Exercise
Set down exactly the lines from the first line of the records through the line that contains "Sean Brooks 👋", and leave every picture out.

Dataset records
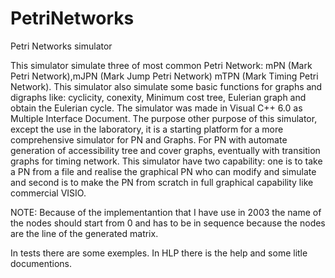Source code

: # PetriNetworks
Petri Networks simulator

This simulator simulate three of most common Petri Network: mPN (Mark Petri Network),mJPN (Mark Jump Petri Network) mTPN (Mark Timing Petri Network).
This simulator also simulate some basic functions for graphs and digraphs like: cyclicity, conexity, Minimum cost tree, Eulerian graph and obtain the Eulerian cycle.
The simulator was made in Visual C++ 6.0 as Multiple Interface Document.
The purpose other purpose of this simulator, except the use in the laboratory, it is a starting platform for a more comprehensive simulator for PN and Graphs.
For PN with automate generation of accessibility tree and cover graphs, eventually with transition graphs for timing network.
This simulator have two capability: one is to take a PN from a file and realise the graphical PN who can modify and simulate and second is to make the PN from scratch in full graphical capability like commercial VISIO.

NOTE: Because of the implementantion that I have use in 2003 the name of the nodes should start from 0 and has to be in sequence because the nodes are the line of the generated matrix.

In tests there are some exemples.
In HLP there is the help and some litle documentions.
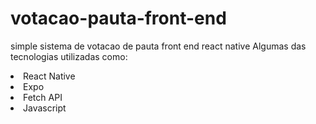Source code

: # votacao-pauta-front-end
simple sistema de votacao de pauta front end react native
Algumas das tecnologias utilizadas como:

<li>React Native</li>
<li>Expo</li>
<li>Fetch API</li>
<li>Javascript</li>

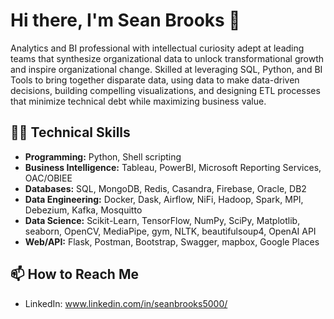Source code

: # Hi there, I'm Sean Brooks 👋

Analytics and BI professional with intellectual curiosity adept at leading teams that synthesize organizational data to unlock transformational growth and inspire organizational change.  Skilled at leveraging SQL, Python, and BI Tools to bring together disparate data, using data to make data-driven decisions, building compelling visualizations, and designing ETL processes that minimize technical debt while maximizing business value. 


## 👨‍💻 Technical Skills

- **Programming:** Python, Shell scripting
- **Business Intelligence:** Tableau, PowerBI, Microsoft Reporting Services, OAC/OBIEE
- **Databases:** SQL, MongoDB, Redis, Casandra, Firebase, Oracle, DB2
- **Data Engineering:** Docker, Dask, Airflow, NiFi, Hadoop, Spark, MPI, Debezium, Kafka, Mosquitto
- **Data Science:** Scikit-Learn, TensorFlow, NumPy, SciPy, Matplotlib, seaborn, OpenCV, MediaPipe, gym, NLTK, beautifulsoup4, OpenAI API
- **Web/API:** Flask, Postman, Bootstrap, Swagger, mapbox, Google Places

## 📫 How to Reach Me

- LinkedIn: www.linkedin.com/in/seanbrooks5000/


<!---
spbrooks74/spbrooks74 is a ✨ special ✨ repository because its `README.md` (this file) appears on your GitHub profile.
You can click the Preview link to take a look at your changes.
--->

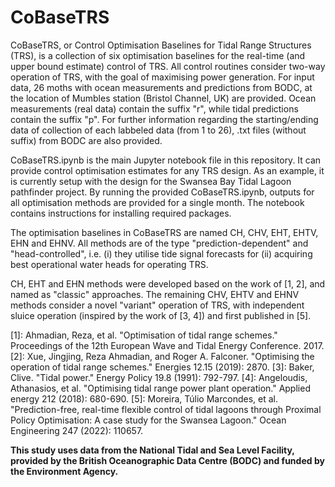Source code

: # CoBaseTRS
CoBaseTRS, or Control Optimisation Baselines for Tidal Range Structures (TRS), is a collection of six optimisation baselines for the real-time (and upper bound estimate) control of TRS. All control routines consider two-way operation of TRS, with the goal of maximising power generation. For input data, 26 moths with ocean measurements and predictions from BODC, at the location of Mumbles station (Bristol Channel, UK) are provided. Ocean measurements (real data) contain the suffix "r", while tidal predictions contain the suffix "p". For further information regarding the starting/ending data of collection of each labbeled data (from 1 to 26), .txt files (without suffix) from BODC are also provided.

CoBaseTRS.ipynb is the main Jupyter notebook file in this repository. It can provide control optimisation estimates for any TRS design. As an example, it is currently setup with the design for the Swansea Bay Tidal Lagoon pathfinder project. By running the provided CoBaseTRS.ipynb, outputs for all optimisation methods are provided for a single month. The notebook contains instructions for installing required packages.

The optimisation baselines in CoBaseTRS are named CH, CHV, EHT, EHTV, EHN and EHNV. All methods are of the type "prediction-dependent" and "head-controlled", i.e. (i) they utilise tide signal forecasts for (ii) acquiring best operational water heads for operating TRS.

CH, EHT and EHN methods were developed based on the work of [1, 2], and named as "classic" approaches. The remaining CHV, EHTV and EHNV methods consider a novel "variant" operation of TRS, with independent sluice operation (inspired by the work of [3, 4]) and first published in [5].

[1]: Ahmadian, Reza, et al. "Optimisation of tidal range schemes." Proceedings of the 12th European Wave and Tidal Energy Conference. 2017.
[2]: Xue, Jingjing, Reza Ahmadian, and Roger A. Falconer. "Optimising the operation of tidal range schemes." Energies 12.15 (2019): 2870.
[3]: Baker, Clive. "Tidal power." Energy Policy 19.8 (1991): 792-797.
[4]: Angeloudis, Athanasios, et al. "Optimising tidal range power plant operation." Applied energy 212 (2018): 680-690.
[5]: Moreira, Túlio Marcondes, et al. "Prediction-free, real-time flexible control of tidal lagoons through Proximal Policy Optimisation: A case study for the Swansea Lagoon." Ocean Engineering 247 (2022): 110657.

**This study uses data from the National Tidal and Sea Level Facility, provided by the British Oceanographic Data Centre (BODC) and funded by the Environment Agency.**
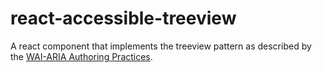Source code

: # react-accessible-treeview

A react component that implements the treeview pattern as described by the [WAI-ARIA Authoring Practices](https://www.w3.org/TR/wai-aria-practices/#TreeView).
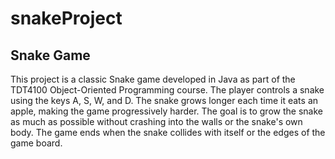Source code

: # snakeProject

## Snake Game
This project is a classic Snake game developed in Java as part of the TDT4100 Object-Oriented Programming course. The player controls a snake using the keys A, S, W, and D. The snake grows longer each time it eats an apple, making the game progressively harder. The goal is to grow the snake as much as possible without crashing into the walls or the snake's own body. The game ends when the snake collides with itself or the edges of the game board.
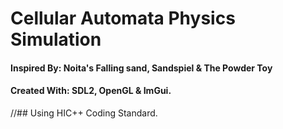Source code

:# Cellular Automata Physics Simulation

#### Inspired By: Noita's Falling sand, Sandspiel & The Powder Toy

#### Created With: SDL2, OpenGL & ImGui.

//## Using HIC++ Coding Standard.
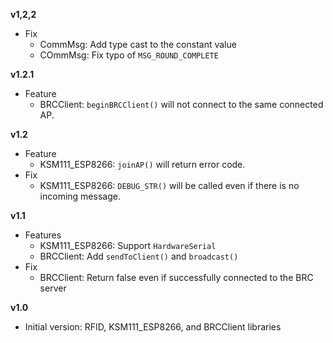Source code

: **v1,2,2**
- Fix
	- CommMsg: Add type cast to the constant value
	- COmmMsg: Fix typo of `MSG_ROUND_COMPLETE`

**v1.2.1**
- Feature
	- BRCClient: `beginBRCClient()` will not connect to the same connected AP.

**v1.2**
- Feature
	- KSM111\_ESP8266: `joinAP()` will return error code.
- Fix
	- KSM111\_ESP8266: `DEBUG_STR()` will be called even if there is no incoming message.

**v1.1**
- Features
	- KSM111\_ESP8266: Support `HardwareSerial`
	- BRCClient: Add `sendToClient()` and `broadcast()`
- Fix
	- BRCClient: Return false even if successfully connected to the BRC server
	
**v1.0**
- Initial version: RFID, KSM111\_ESP8266, and BRCClient libraries
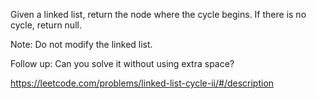 Given a linked list, return the node where the cycle begins. If there is no cycle, return null.

Note: Do not modify the linked list.

Follow up:
Can you solve it without using extra space?



https://leetcode.com/problems/linked-list-cycle-ii/#/description
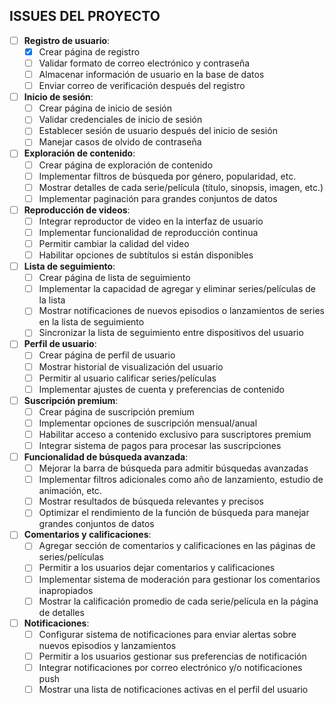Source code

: ## ISSUES DEL PROYECTO
- [ ] **Registro de usuario**:
   - [x] Crear página de registro
   - [ ] Validar formato de correo electrónico y contraseña
   - [ ] Almacenar información de usuario en la base de datos
   - [ ] Enviar correo de verificación después del registro

- [ ] **Inicio de sesión**:
   - [ ] Crear página de inicio de sesión
   - [ ] Validar credenciales de inicio de sesión
   - [ ] Establecer sesión de usuario después del inicio de sesión
   - [ ] Manejar casos de olvido de contraseña

- [ ] **Exploración de contenido**:
   - [ ] Crear página de exploración de contenido
   - [ ] Implementar filtros de búsqueda por género, popularidad, etc.
   - [ ] Mostrar detalles de cada serie/película (título, sinopsis, imagen, etc.)
   - [ ] Implementar paginación para grandes conjuntos de datos

- [ ] **Reproducción de videos**:
   - [ ] Integrar reproductor de video en la interfaz de usuario
   - [ ] Implementar funcionalidad de reproducción continua
   - [ ] Permitir cambiar la calidad del video
   - [ ] Habilitar opciones de subtítulos si están disponibles

- [ ] **Lista de seguimiento**:
   - [ ] Crear página de lista de seguimiento
   - [ ] Implementar la capacidad de agregar y eliminar series/películas de la lista
   - [ ] Mostrar notificaciones de nuevos episodios o lanzamientos de series en la lista de seguimiento
   - [ ] Sincronizar la lista de seguimiento entre dispositivos del usuario
- [ ] **Perfil de usuario**:
   - [ ] Crear página de perfil de usuario
   - [ ] Mostrar historial de visualización del usuario
   - [ ] Permitir al usuario calificar series/películas
   - [ ] Implementar ajustes de cuenta y preferencias de contenido

- [ ] **Suscripción premium**:
   - [ ] Crear página de suscripción premium
   - [ ] Implementar opciones de suscripción mensual/anual
   - [ ] Habilitar acceso a contenido exclusivo para suscriptores premium
   - [ ] Integrar sistema de pagos para procesar las suscripciones

- [ ] **Funcionalidad de búsqueda avanzada**:
   - [ ] Mejorar la barra de búsqueda para admitir búsquedas avanzadas
   - [ ] Implementar filtros adicionales como año de lanzamiento, estudio de animación, etc.
   - [ ] Mostrar resultados de búsqueda relevantes y precisos
   - [ ] Optimizar el rendimiento de la función de búsqueda para manejar grandes conjuntos de datos

- [ ] **Comentarios y calificaciones**:
   - [ ] Agregar sección de comentarios y calificaciones en las páginas de series/películas
   - [ ] Permitir a los usuarios dejar comentarios y calificaciones
   - [ ] Implementar sistema de moderación para gestionar los comentarios inapropiados
   - [ ] Mostrar la calificación promedio de cada serie/película en la página de detalles

- [ ] **Notificaciones**:
   - [ ] Configurar sistema de notificaciones para enviar alertas sobre nuevos episodios y lanzamientos
   - [ ] Permitir a los usuarios gestionar sus preferencias de notificación
   - [ ] Integrar notificaciones por correo electrónico y/o notificaciones push
   - [ ] Mostrar una lista de notificaciones activas en el perfil del usuario
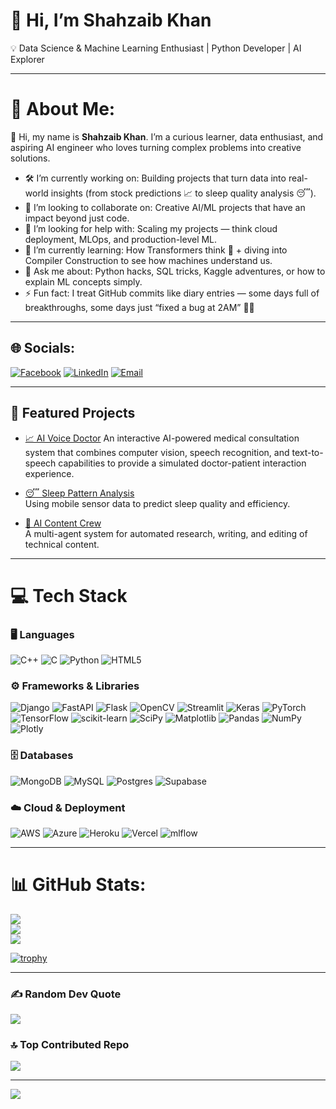 # 👋 Hi, I’m Shahzaib Khan  
💡 Data Science & Machine Learning Enthusiast | Python Developer | AI Explorer  

---

# 💫 About Me:
👋 Hi, my name is **Shahzaib Khan**. I’m a curious learner, data enthusiast, and aspiring AI engineer who loves turning complex problems into creative solutions.  

- 🛠️ I’m currently working on: Building projects that turn data into real-world insights (from stock predictions 📈 to sleep quality analysis 😴).  
- 🤝 I’m looking to collaborate on: Creative AI/ML projects that have an impact beyond just code.  
- 👐 I’m looking for help with: Scaling my projects — think cloud deployment, MLOps, and production-level ML.  
- 🌱 I’m currently learning: How Transformers think 🤖 + diving into Compiler Construction to see how machines understand us.  
- 💬 Ask me about: Python hacks, SQL tricks, Kaggle adventures, or how to explain ML concepts simply.  
- ⚡ Fun fact: I treat GitHub commits like diary entries — some days full of breakthroughs, some days just “fixed a bug at 2AM” 🌙😂  

---

## 🌐 Socials:
[![Facebook](https://img.shields.io/badge/Facebook-%231877F2.svg?logo=Facebook&logoColor=white)](https://facebook.com/shahzaib.khan.747262) 
[![LinkedIn](https://img.shields.io/badge/LinkedIn-Profile-blue?logo=linkedin&logoColor=white)](https://www.linkedin.com/in/shahzaib-khan-344293278/) 
[![Email](https://img.shields.io/badge/Email-D14836?logo=gmail&logoColor=white)](mailto:sk4563658@gmail.com)  

---

## 🚀 Featured Projects
- [📈 AI Voice Doctor]([https://github.com/shahzaibkhan12345/stock-price-prediction](https://github.com/shahzaibkhan12345/Generative_AI_Projects/tree/main/AI_Voice_Doctor))    
  An interactive AI-powered medical consultation system that combines computer vision, speech recognition, and text-to-speech capabilities to provide a simulated doctor-patient interaction experience.

- [😴 Sleep Pattern Analysis](https://github.com/shahzaibkhan12345/sleep-analysis)  
  Using mobile sensor data to predict sleep quality and efficiency.  

- [🚀 AI Content Crew ](https://github.com/shahzaibkhan12345/Gen-Ai-projects/tree/main/AI-News-writer)  
  A multi-agent system for automated research, writing, and editing of technical content.

---

# 💻 Tech Stack

### 🖥️ Languages  
![C++](https://img.shields.io/badge/c++-%2300599C.svg?style=for-the-badge&logo=c%2B%2B&logoColor=white) 
![C](https://img.shields.io/badge/c-%2300599C.svg?style=for-the-badge&logo=c&logoColor=white) 
![Python](https://img.shields.io/badge/python-3670A0?style=for-the-badge&logo=python&logoColor=ffdd54) 
![HTML5](https://img.shields.io/badge/html5-%23E34F26.svg?style=for-the-badge&logo=html5&logoColor=white) 

### ⚙️ Frameworks & Libraries  
![Django](https://img.shields.io/badge/django-%23092E20.svg?style=for-the-badge&logo=django&logoColor=white) 
![FastAPI](https://img.shields.io/badge/FastAPI-005571?style=for-the-badge&logo=fastapi) 
![Flask](https://img.shields.io/badge/flask-%23000.svg?style=for-the-badge&logo=flask&logoColor=white) 
![OpenCV](https://img.shields.io/badge/opencv-%23white.svg?style=for-the-badge&logo=opencv&logoColor=white) 
![Streamlit](https://img.shields.io/badge/Streamlit-%23FE4B4B.svg?style=for-the-badge&logo=streamlit&logoColor=white) 
![Keras](https://img.shields.io/badge/Keras-%23D00000.svg?style=for-the-badge&logo=Keras&logoColor=white) 
![PyTorch](https://img.shields.io/badge/PyTorch-%23EE4C2C.svg?style=for-the-badge&logo=PyTorch&logoColor=white) 
![TensorFlow](https://img.shields.io/badge/TensorFlow-%23FF6F00.svg?style=for-the-badge&logo=TensorFlow&logoColor=white) 
![scikit-learn](https://img.shields.io/badge/scikit--learn-%23F7931E.svg?style=for-the-badge&logo=scikit-learn&logoColor=white) 
![SciPy](https://img.shields.io/badge/SciPy-%230C55A5.svg?style=for-the-badge&logo=scipy&logoColor=white) 
![Matplotlib](https://img.shields.io/badge/Matplotlib-%23ffffff.svg?style=for-the-badge&logo=Matplotlib&logoColor=black) 
![Pandas](https://img.shields.io/badge/pandas-%23150458.svg?style=for-the-badge&logo=pandas&logoColor=white) 
![NumPy](https://img.shields.io/badge/numpy-%23013243.svg?style=for-the-badge&logo=numpy&logoColor=white) 
![Plotly](https://img.shields.io/badge/Plotly-%233F4F75.svg?style=for-the-badge&logo=plotly&logoColor=white) 

### 🗄️ Databases  
![MongoDB](https://img.shields.io/badge/MongoDB-%234ea94b.svg?style=for-the-badge&logo=mongodb&logoColor=white) 
![MySQL](https://img.shields.io/badge/mysql-4479A1.svg?style=for-the-badge&logo=mysql&logoColor=white) 
![Postgres](https://img.shields.io/badge/postgres-%23316192.svg?style=for-the-badge&logo=postgresql&logoColor=white) 
![Supabase](https://img.shields.io/badge/Supabase-3ECF8E?style=for-the-badge&logo=supabase&logoColor=white) 

### ☁️ Cloud & Deployment  
![AWS](https://img.shields.io/badge/AWS-%23FF9900.svg?style=for-the-badge&logo=amazon-aws&logoColor=white) 
![Azure](https://img.shields.io/badge/azure-%230072C6.svg?style=for-the-badge&logo=microsoftazure&logoColor=white) 
![Heroku](https://img.shields.io/badge/heroku-%23430098.svg?style=for-the-badge&logo=heroku&logoColor=white) 
![Vercel](https://img.shields.io/badge/vercel-%23000000.svg?style=for-the-badge&logo=vercel&logoColor=white) 
![mlflow](https://img.shields.io/badge/mlflow-%23d9ead3.svg?style=for-the-badge&logo=numpy&logoColor=blue) 

---

# 📊 GitHub Stats:
![](https://github-readme-stats.vercel.app/api?username=shahzaibkhan12345&theme=highcontrast&hide_border=false&include_all_commits=false&count_private=false)<br/>
![](https://nirzak-streak-stats.vercel.app/?user=shahzaibkhan12345&theme=highcontrast&hide_border=false)<br/>
![](https://github-readme-stats.vercel.app/api/top-langs/?username=shahzaibkhan12345&theme=highcontrast&hide_border=false&include_all_commits=false&count_private=false&layout=compact)

[![trophy](https://github-profile-trophy.vercel.app/?username=shahzaibkhan12345&theme=onedark)](https://github.com/ryo-ma/github-profile-trophy)

---

### ✍️ Random Dev Quote
![](https://quotes-github-readme.vercel.app/api?type=horizontal&theme=radical)

### 🔝 Top Contributed Repo
![](https://github-contributor-stats.vercel.app/api?username=shahzaibkhan12345&limit=5&theme=merko&combine_all_yearly_contributions=true)

---

[![](https://visitcount.itsvg.in/api?id=shahzaibkhan12345&icon=8&color=13)](https://visitcount.itsvg.in)

<!-- Proudly created with GPRM ( https://gprm.itsvg.in ) -->

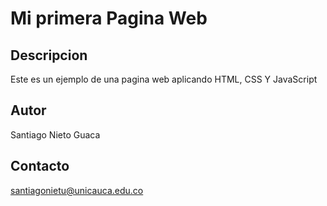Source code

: # Mi primera Pagina Web

## Descripcion

Este es un ejemplo de una pagina web aplicando HTML, CSS Y JavaScript


## Autor

Santiago Nieto Guaca

## Contacto

santiagonietu@unicauca.edu.co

Result of the exercise
Source code

: # PetriNetworks
Petri Networks simulator

This simulator simulate three of most common Petri Network: mPN (Mark Petri Network),mJPN (Mark Jump Petri Network) mTPN (Mark Timing Petri Network).
This simulator also simulate some basic functions for graphs and digraphs like: cyclicity, conexity, Minimum cost tree, Eulerian graph and obtain the Eulerian cycle.
The simulator was made in Visual C++ 6.0 as Multiple Interface Document.
The purpose other purpose of this simulator, except the use in the laboratory, it is a starting platform for a more comprehensive simulator for PN and Graphs.
For PN with automate generation of accessibility tree and cover graphs, eventually with transition graphs for timing network.
This simulator have two capability: one is to take a PN from a file and realise the graphical PN who can modify and simulate and second is to make the PN from scratch in full graphical capability like commercial VISIO.

NOTE: Because of the implementantion that I have use in 2003 the name of the nodes should start from 0 and has to be in sequence because the nodes are the line of the generated matrix.

In tests there are some exemples.
In HLP there is the help and some litle documentions.
Source code

: # votacao-pauta-front-end
simple sistema de votacao de pauta front end react native
Algumas das tecnologias utilizadas como:

<li>React Native</li>
<li>Expo</li>
<li>Fetch API</li>
<li>Javascript</li>

Source code

: # Hi there, I'm Sean Brooks 👋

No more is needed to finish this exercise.